> _Given passage_:

════

The other feature was the sheer style the story is presented in. The opening chapters repeat early events over and over as the kidnapping occurs. Whilst this felt a little confusing at first, I soon realised that they were the events as recounted by Dinah's mind as it was still reeling from the shock of events. This noticed, I couldn't help but admire the quality of both the thinking and the execution in this part of the novel.

If there was one down side, I felt it was in the ending. It may well have been realistic in a case such as this and may well mirror a real child abduction case, but it didn't seem to quite fit in with much of what had come before. It was still a well written and emotionally expressed section of the novel, but after all that had come before I struggled a little to adjust to the change of pace and direction that resulted.

However, all that has come before was so good that this slightly weaker ending didn't spoil the book, it just took some of the edge away from it. Fans of Joyce Carol Oates' work will certainly enjoy ''Daddy Love'', as it's well in keeping with her usual style and quality of writing. It may be a little too dark for readers not used to the genre, although those that have read stories of abuse like [[Anorexic by Anna Paterson]] or the work of Dave Pelzer could be more used to this kind of story and may find this both a realistic and well written example of that story, even as fictional as it is.

Joyce Carol Oates is an author worth reading more of and I strongly recommend [[The Corn Maiden and Other Nightmares by Joyce Carol Oates|The Corn Maiden and Other Nightmares]].

════

> _The task_:
Please copy the book review above word for word, from "If there was" to "direction that resulted.".

════

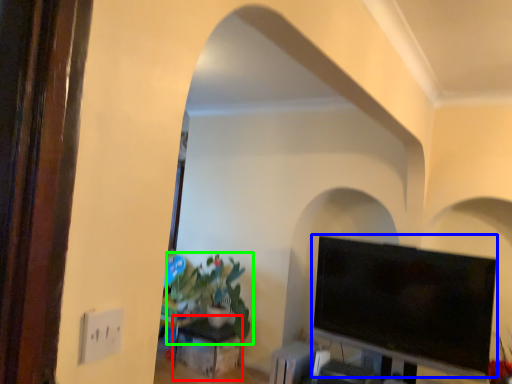
Question: Based on their relative distances, which object is farther from table (highlighted by a red box)? Choose from television (highlighted by a blue box) and houseplant (highlighted by a green box).

Choices:
 (A) television
 (B) houseplant

Answer: (A)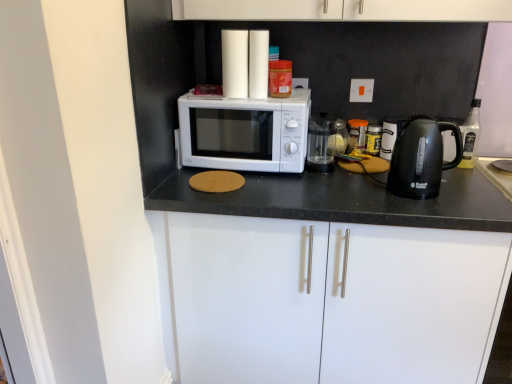
Identify the location of vacant area situated to the left side of black plastic kettle at right. The width and height of the screenshot is (512, 384). (364, 190).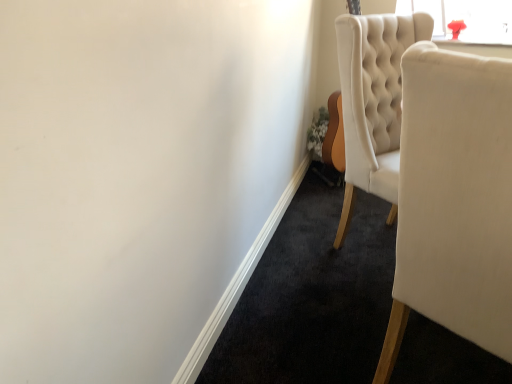
This screenshot has height=384, width=512. What are the coordinates of `matte white chair at center` in the screenshot? It's located at (454, 200).

Image resolution: width=512 pixels, height=384 pixels. Describe the element at coordinates (454, 200) in the screenshot. I see `matte white chair at center` at that location.

Measure the distance between point (x=433, y=200) and camera.

A distance of 35.91 inches exists between point (x=433, y=200) and camera.

Locate an element on the screen. This screenshot has width=512, height=384. matte white chair at center is located at coordinates (454, 200).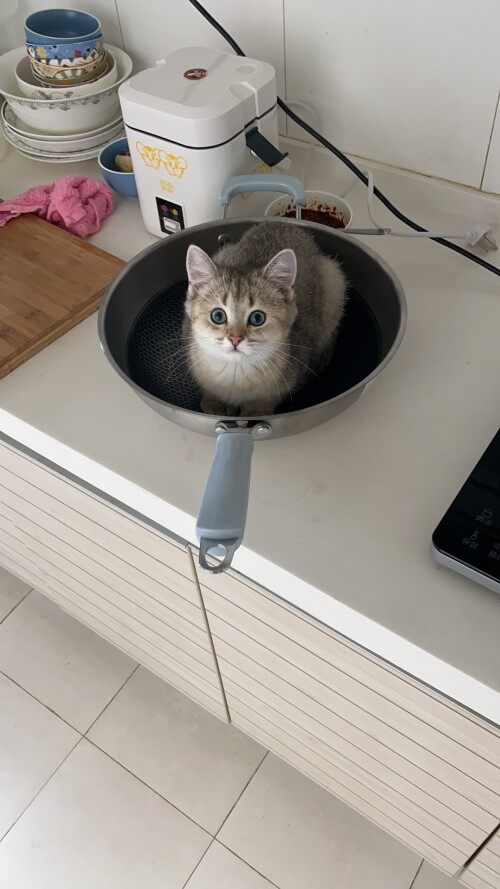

════

> _Completed task_:
If there was one down side, I felt it was in the ending. It may well have been realistic in a case such as this and may well mirror a real child abduction case, but it didn't seem to quite fit in with much of what had come before. It was still a well written and emotionally expressed section of the novel, but after all that had come before I struggled a little to adjust to the change of pace and direction that resulted.